WORK ORDER.
Answer these questions from the passage on the REACT-1 study:
1. Who presented the study's interim results?
2. What value of R across the UK did the splash report?
3. At that time, how did the estimates from REACT-1 modelling compare with those from other groups?
TEXT PASSAGE section start
REACT-1 is a major study in the UK’s epidemiology of the COVID, and especially during the early months the media pounced on its interim results, presented by Neil Ferguson (again). A fine example was the splash a couple of months ago that across the UK R=1.7, with important implications for numbers of cases that might be expected. The withheld truth here is that REACT-1 is one study of one sample, results modelled by one group, and results should be treated with caution until a better estimate can be obtained by pooling or at least comparing results from all available studies. A non-trivial suggestion, given that – certainly at this time – the estimates from REACT-1 modelling were considerably in excess of those from other groups, as revealed during the press conference which presaged the rationale for our second national lockdown.
TEXT PASSAGE section end
THE DATA section start
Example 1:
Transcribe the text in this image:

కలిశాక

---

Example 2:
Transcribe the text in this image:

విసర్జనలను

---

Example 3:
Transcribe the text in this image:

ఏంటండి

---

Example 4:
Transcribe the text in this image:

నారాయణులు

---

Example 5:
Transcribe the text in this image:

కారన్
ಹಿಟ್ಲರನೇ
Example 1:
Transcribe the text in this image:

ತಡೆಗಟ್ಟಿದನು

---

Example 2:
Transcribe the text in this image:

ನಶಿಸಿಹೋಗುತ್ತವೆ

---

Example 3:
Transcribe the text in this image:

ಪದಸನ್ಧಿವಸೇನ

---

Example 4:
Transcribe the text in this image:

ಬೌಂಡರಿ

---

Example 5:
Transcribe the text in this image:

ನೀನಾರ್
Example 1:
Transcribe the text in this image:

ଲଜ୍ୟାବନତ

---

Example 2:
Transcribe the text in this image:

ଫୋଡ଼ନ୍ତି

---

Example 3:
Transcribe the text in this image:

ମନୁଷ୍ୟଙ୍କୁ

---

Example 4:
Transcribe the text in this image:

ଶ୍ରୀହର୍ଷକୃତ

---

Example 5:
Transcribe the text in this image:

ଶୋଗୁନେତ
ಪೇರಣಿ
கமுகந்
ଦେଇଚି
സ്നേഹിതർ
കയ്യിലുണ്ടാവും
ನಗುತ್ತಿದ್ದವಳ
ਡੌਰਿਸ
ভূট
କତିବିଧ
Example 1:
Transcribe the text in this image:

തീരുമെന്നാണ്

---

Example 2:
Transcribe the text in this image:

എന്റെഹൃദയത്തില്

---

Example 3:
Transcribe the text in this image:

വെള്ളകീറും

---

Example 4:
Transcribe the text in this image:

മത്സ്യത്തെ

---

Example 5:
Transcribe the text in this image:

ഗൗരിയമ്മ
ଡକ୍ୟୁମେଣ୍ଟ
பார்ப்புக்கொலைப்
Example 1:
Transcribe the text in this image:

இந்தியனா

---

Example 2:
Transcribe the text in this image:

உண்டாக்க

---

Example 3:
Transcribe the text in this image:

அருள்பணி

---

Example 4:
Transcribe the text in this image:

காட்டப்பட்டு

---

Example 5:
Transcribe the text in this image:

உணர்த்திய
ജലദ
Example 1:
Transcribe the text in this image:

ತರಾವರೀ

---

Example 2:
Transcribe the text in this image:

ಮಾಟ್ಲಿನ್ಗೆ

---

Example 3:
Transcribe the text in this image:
THE DATA section end
OUTPUT FOR THIS EXERCISE.
1. Neil Ferguson
2. R=1.7
3. They were considerably in excess of those from other groups.